The incidence of a true knot in the umbilical cord is about one out of one hundred pregnancies. There are certain situations where the incidence of a knot in the cord is increased. These conditions include polyhydramnios (unusually large amount of amniotic fluid), male fetuses, long umbilical cords, twins, and a patient with previous deliveries.
The diagnosis of a true knot is usually made at the time of delivery. Ultrasound can also detect a true knot in the cord, but is often missed.
Labor is usually monitored by intermittent or continuous auscultation of the infant’s heart rate. As the infant descends into the birth canal, the knot will often tighten which will decrease the amount of oxygen that the infant is receiving. As a consequence, the fetal heart rate will slow. This is often the first clue that an umbilical cord knot may exist. Depending on the severity of the fetal heart rate decrease, your provider may elect to perform a cesarean section.
If a knot is diagnosed prior to labor, your provider may elect to attempt a vaginal delivery. If this is the case, your infant’s heart rate will be followed very closely for any signs of fetal compromise. On the other hand, the provider may elect to perform an elective cesarean section. What mode of delivery is ultimately chosen will depend on the conversation that he will have with you prior to labor where he will delineate the risks and benefits of a trial of labor versus an elective cesarean section. If you both elect to proceed with a cesarean section, he will explain the risks of surgery as infection, hemorrhage, injury to another organ system, and/or death.
Rarely, the umbilical cord knot may cause an intrauterine fetal demise (stillborn) prior to the onset of labor. If the provider is aware that your infant has an umbilical cord with a true knot, he may elect to perform weekly or twice weekly nonstress tests (NST) and a weekly biophysical profile (BPP) until the infant is born. Both the NST and the BPP are tests of fetal well being, and help to reassure your provider that the infant is doing well.

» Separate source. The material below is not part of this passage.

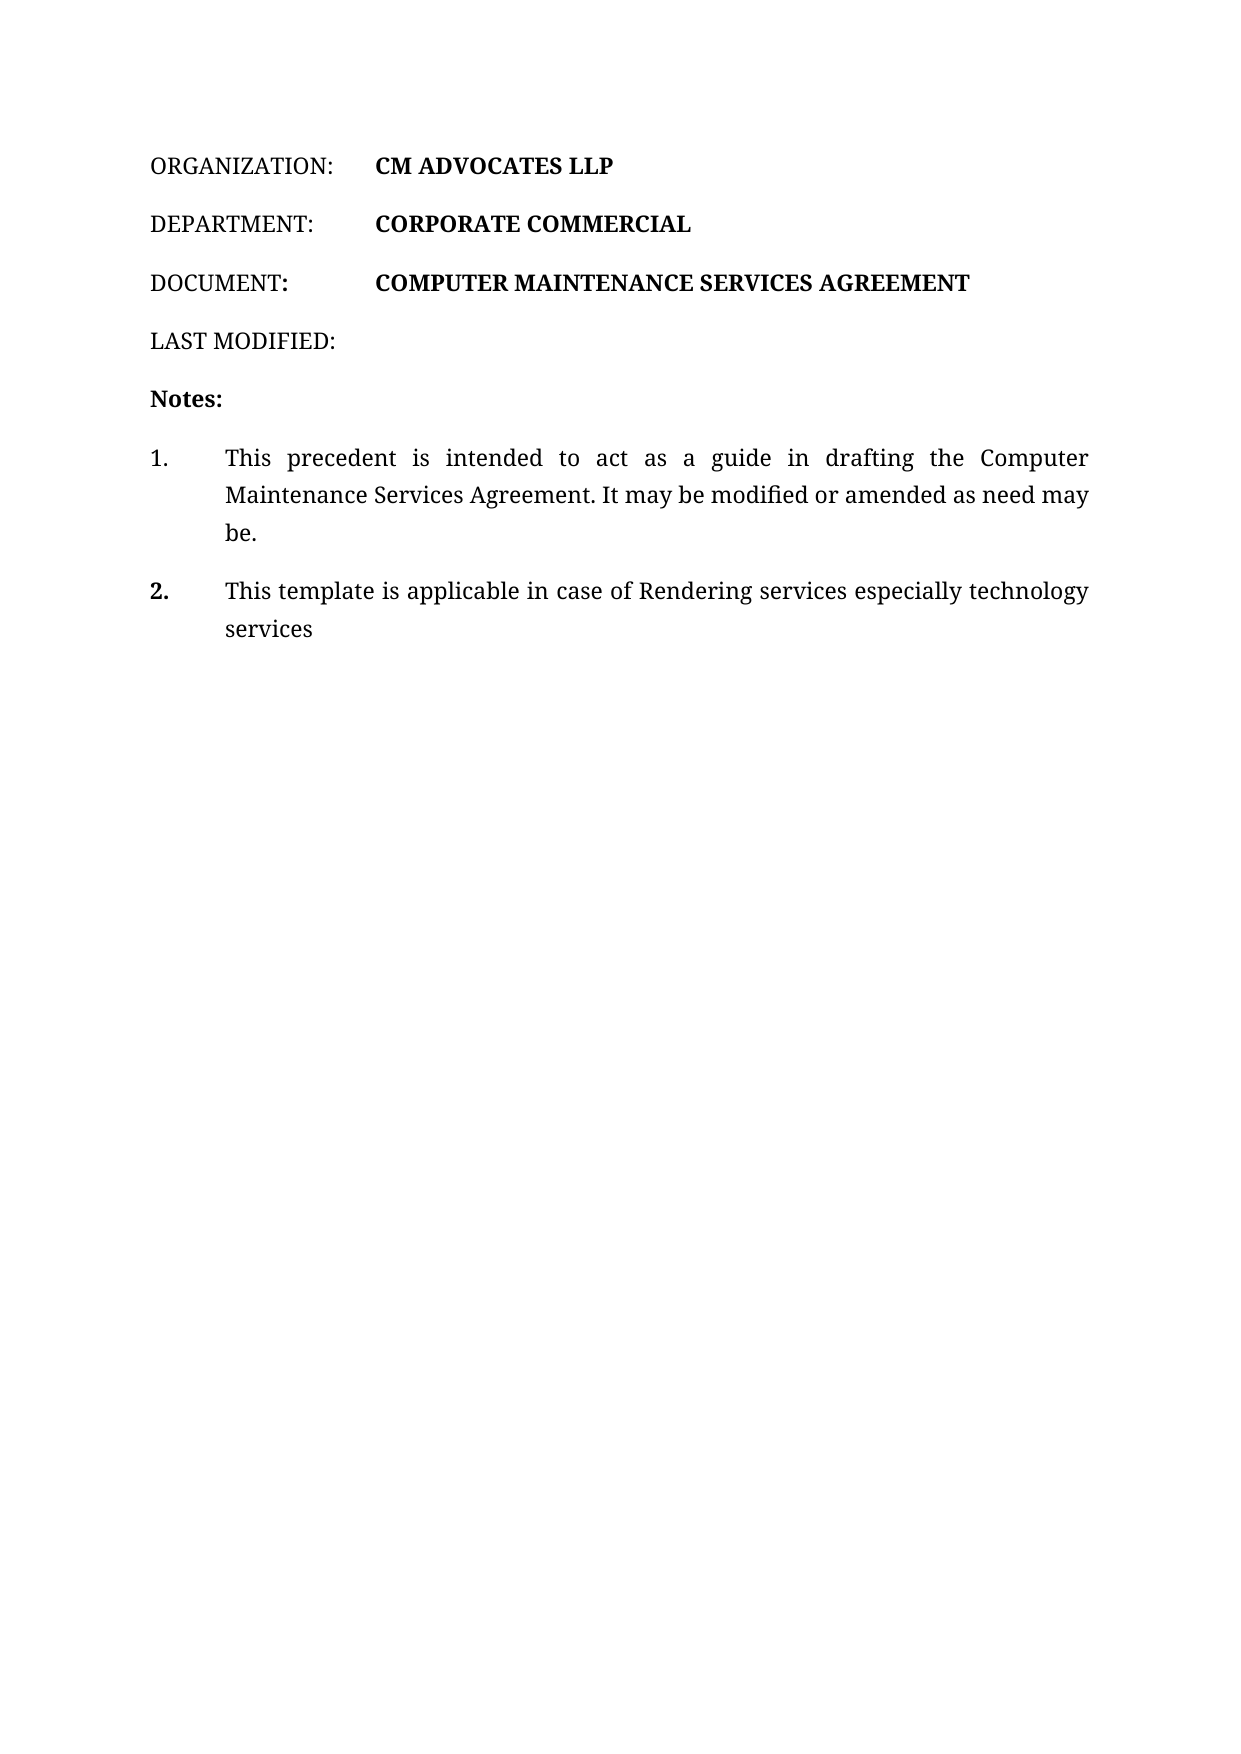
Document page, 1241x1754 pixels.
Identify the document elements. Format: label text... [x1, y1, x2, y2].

The present recommendation by the American College of Obstetricians and Gynecologists (ACOG) is to deliver an infant no sooner than 39 weeks gestation. Depending on the NST and BPP, however, your provider may suggest that you deliver earlier than the recommended 39 weeks gestation. He may also recommend an early delivery if there is decreased fetal movement. You may also be advised to follow kick counts in the event of decreased fetal movement. Kick counts is a technique where you note the number of the infant’s kicking in a certain amount of time.
During my career in obstetrics, I saw several infants with true knots in the umbilical cord. None of these infants had an adverse outcome, and I mentioned earlier, the diagnosis was made at the time of delivery. Some of the infants were delivered vaginally, and others were delivered by cesarean section. I have seen as many as three true knots in the umbilical cord, and I have seen a few with two knots. Again, all these infants did well. There are instances, however, where the infant will perish prior to labor.
It is extremely important that you thoroughly discuss the options of vaginal delivery versus cesarean section with your provider in the event of a diagnosis of a true knot in the umbilical cord. It is also vitally important that you inform your provider of any decreased fetal movement.
Wishing you a memorable and problem free delivery, Pablo.